By that definition, the United States could be called “democratic socialism”. We have public education, infrastructure and social security, and medicare. And with a suicide rate of around 11 per year per 100,000 population (2002), the U.S. is apparently one of the less depressing places in the world to live in.
For comparison, Germany 13.0, Sweden 13.2, Denmark 13.6, Poland 15.9, Austria 16.9, Switzerland 17.4, France 18.0, and Japan 24.0. http://www.suicide.org/international-suicide-statistics.html
@MikeInNH, I guess I am more concerned about what replaces the military industrial complex if it goes away. DoD projects have fueled technological innovation for half a century. The silicon industrial revolution is largely a product of military demands for remote sensing and communications. We have all these highly trained people without a task. Where will they end up? I realize that your desire for huge cuts in military spending won’t come from just technology, but a great deal of it has to. What projects do we stop funding, what overseas bases do we leave, what domestic bases to we shutter? Even at a slow pace, that is a revolutionary change. It won’t affect me much since I can retire anytime I want to. I guess that I’ve become to life as it is for me and I want it to continue this way for as long as I live.
In communism, the “state” owns everything and distributes all product to the citizens through the state.
In socialism, private ownership is a common, and the government take a huge amount of the gross domestic product and uses it to provide for the basic needs of its citizenry.
In a pure democracy, the citizens vote directly on everything. I don’t think there’s been one since Athens thousands of years ago.
The U.S. is a republic, a representative form of government.

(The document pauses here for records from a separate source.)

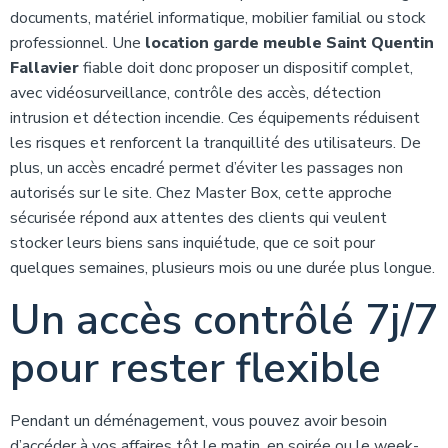
documents, matériel informatique, mobilier familial ou stock
professionnel. Une
location garde meuble Saint Quentin
Fallavier
fiable doit donc proposer un dispositif complet,
avec vidéosurveillance, contrôle des accès, détection
intrusion et détection incendie. Ces équipements réduisent
les risques et renforcent la tranquillité des utilisateurs. De
plus, un accès encadré permet d’éviter les passages non
autorisés sur le site. Chez Master Box, cette approche
sécurisée répond aux attentes des clients qui veulent
stocker leurs biens sans inquiétude, que ce soit pour
quelques semaines, plusieurs mois ou une durée plus longue.
Un accès contrôlé 7j/7
pour rester flexible
Pendant un déménagement, vous pouvez avoir besoin
d’accéder à vos affaires tôt le matin, en soirée ou le week-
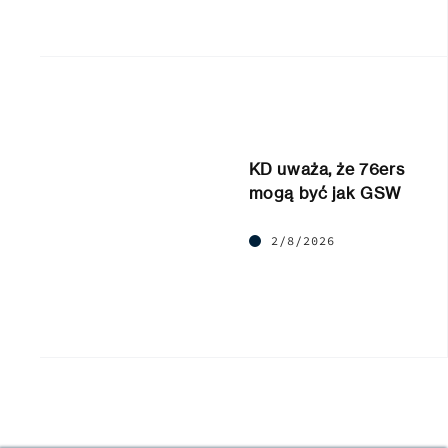
KD uważa, że 76ers
mogą być jak GSW
2/8/2026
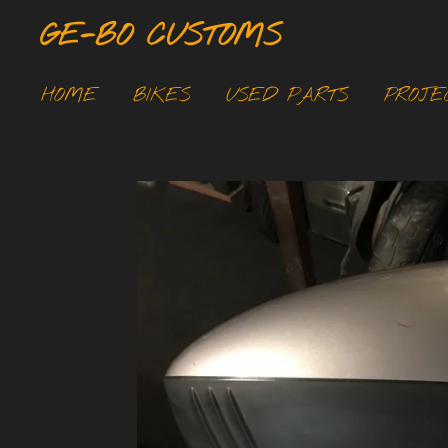
Ga
GE-BO CUSTOMS
direct
naar
HOME
BIKES
USED PARTS
PROJE
de
hoofdinhoud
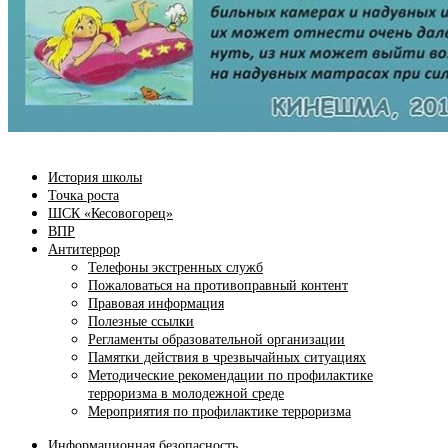
История школы
Точка роста
ШСК «Кесовогорец»
ВПР
Антитеррор
Телефоны экстренных служб
Пожаловаться на противоправный контент
Правовая информация
Полезные ссылки
Регламенты образовательной организации
Памятки действия в чрезвычайных ситуациях
Методические рекомендации по профилактике
терроризма в молодежной среде
Мероприятия по профилактике терроризма
Информационная безопасность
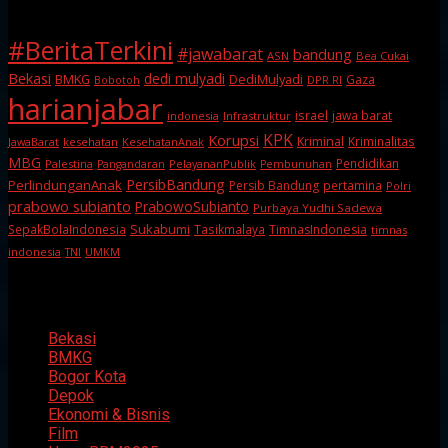
#BeritaTerkini
#jawabarat
bandung
ASN
Bea Cukai
Bekasi
dedi mulyadi
BMKG
DediMulyadi
Gaza
DPR RI
Bobotoh
harianjabar
israel
jawa barat
indonesia
Infrastruktur
KPK
Korupsi
Kriminal
Kriminalitas
JawaBarat
kesehatan
KesehatanAnak
MBG
Pendidikan
Palestina
PelayananPublik
Pangandaran
Pembunuhan
PersibBandung
PerlindunganAnak
Persib Bandung
pertamina
Polri
prabowo subianto
PrabowoSubianto
Purbaya Yudhi Sadewa
Sukabumi
SepakBolaIndonesia
Tasikmalaya
TimnasIndonesia
timnas
indonesia
TNI
UMKM
Categories
Bekasi
BMKG
Bogor Kota
Depok
Ekonomi & Bisnis
Film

In the U.S. the government takes a huge portion of our income, uses some of it to provide some basic services, a little bit for national security, and uses the rest for bribes and to buy the support of voting blocks for elections.
Like I said, “socialism” is a nebulous (cloud like) term that can be applied or excluded to any place you wish depending on whether or not it supports your forgone conclusion. Also, those Scandinavian countries you refer to had a high standard of living before they implemented their socialist policies and many of them are starting to rethink the wisdom of those policies as the unintended consequences of those policies start to come to past.
So what went wrong in Venezuela? Oh let me guess, it’s not really “democratic socialism”.